* _Selection_:
Data Bloom

Fact Extraction

Information is power. We have encoded so much of our worldly knowledge in plain English -- but how do we codify this knowledge for computers to make better decision support systems?

Amazon Alexa, Google Home, Apple Siri like personal digital assistants have put natural language questions (and consequently the dense answer bank) within everyone's reach. Thanks to the many kind souls and bright researchers, knowledge-bases like Wikipedia, Wikidata, Freebase, Never-Ending-Language-Learning, OpenCyc, OLLIE already have the precursory knowledge to bootstrap smart information assistants by commoners.

Do you envision using your content for best customer outcomes? Then start encoding your content into a parallel SVO triplets and ontological SKOs for best outcomes -- for if you do, both androids and anthropoids may use your content.

We create below a simple data-of-birth genie that parses and generates a date of birth for notable people in the world using simple structural/boilerplate rules. We will extend this more using linguistic analysis later.

Data

Let us create a macro to get some unstructured text from Wikipedia for any given entity. Hopefully, it will work.

In [1]:
import requests
import html2text, wikipedia

# Connect to Wikipedia and get relevant content for any entity
# Also parse HTML content into plain text
text = lambda entity: wikipedia.page(entity).summary

Analysis

Let us find all occurrences of "born/birth" -- return coordinates (Sentence, Word index) of all "birth" occurrences

Similarly find all occurrences of dates in the text -- again return coordinates of all dates.

Simply looking at structural context, it is easy to imagine dates that occur closest to the birth occurrence is probably a date of birth.

In [2]:
from nltk.tokenize import sent_tokenize, word_tokenize
import datefinder, itertools, re
from scipy.spatial import cKDTree
from babel.dates import format_date, format_datetime, format_time

# Parse the text into chunks of sentences
sentences = lambda entity: sent_tokenize(text(entity))

# Find a pattern and return coordinates in the text
def find_occurrences(sentences, ptrn):
    # Compile a pattern from lexical rule
    tgt_pattern = re.compile(ptrn, re.IGNORECASE)

* _Task 1_:
Answer these questions about the fact extraction page:
(a) Which attribute of the Wikipedia page does the text macro return?
(b) What coordinates are returned for each occurrence of "birth"?
(c) Which flag is given when the pattern is compiled in find_occurrences?
* _Task 2_:
Reproduce the fact extraction page word for word from "Let us find" to "lambda entity: sent_tokenize(text(entity))".

* _Given entries_:

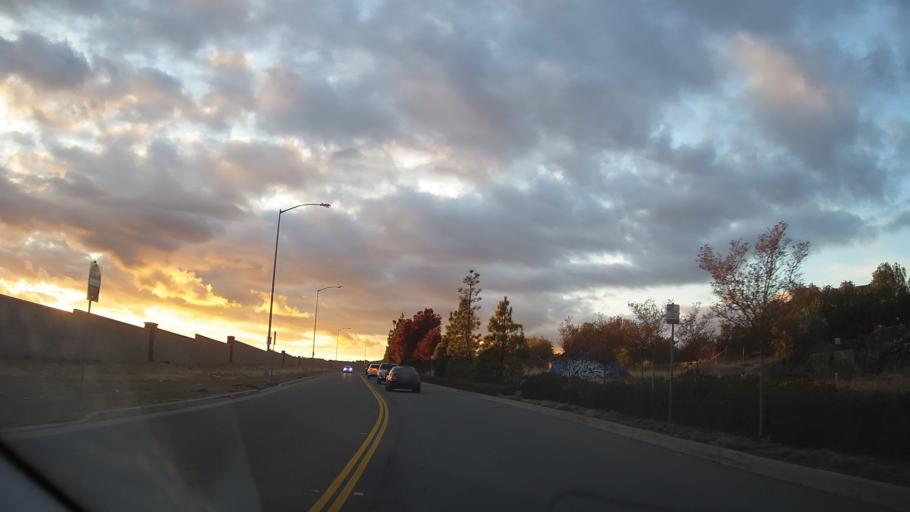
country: US
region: California
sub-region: Solano County
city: Fairfield
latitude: 38.2860
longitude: -121.9987
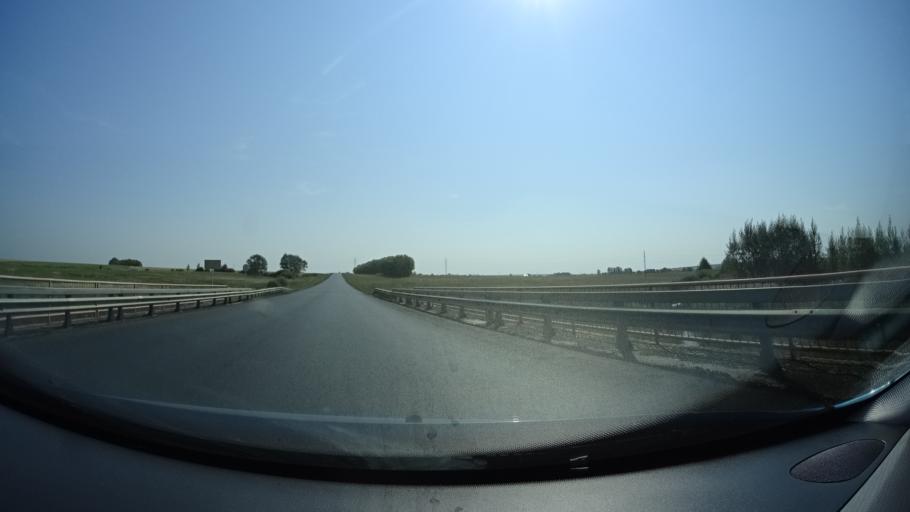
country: RU
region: Bashkortostan
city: Kabakovo
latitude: 54.4372
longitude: 56.0054
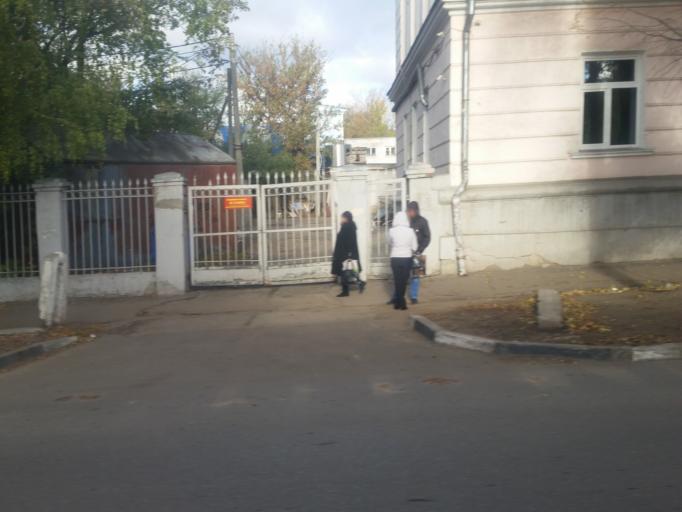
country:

* _Answer 1_:
(a) summary
(b) (Sentence, Word index)
(c) re.IGNORECASE

* _Answer 2_:
Let us find all occurrences of "born/birth" -- return coordinates (Sentence, Word index) of all "birth" occurrences

Similarly find all occurrences of dates in the text -- again return coordinates of all dates.

Simply looking at structural context, it is easy to imagine dates that occur closest to the birth occurrence is probably a date of birth.

In [2]:
from nltk.tokenize import sent_tokenize, word_tokenize
import datefinder, itertools, re
from scipy.spatial import cKDTree
from babel.dates import format_date, format_datetime, format_time

# Parse the text into chunks of sentences
sentences = lambda entity: sent_tokenize(text(entity))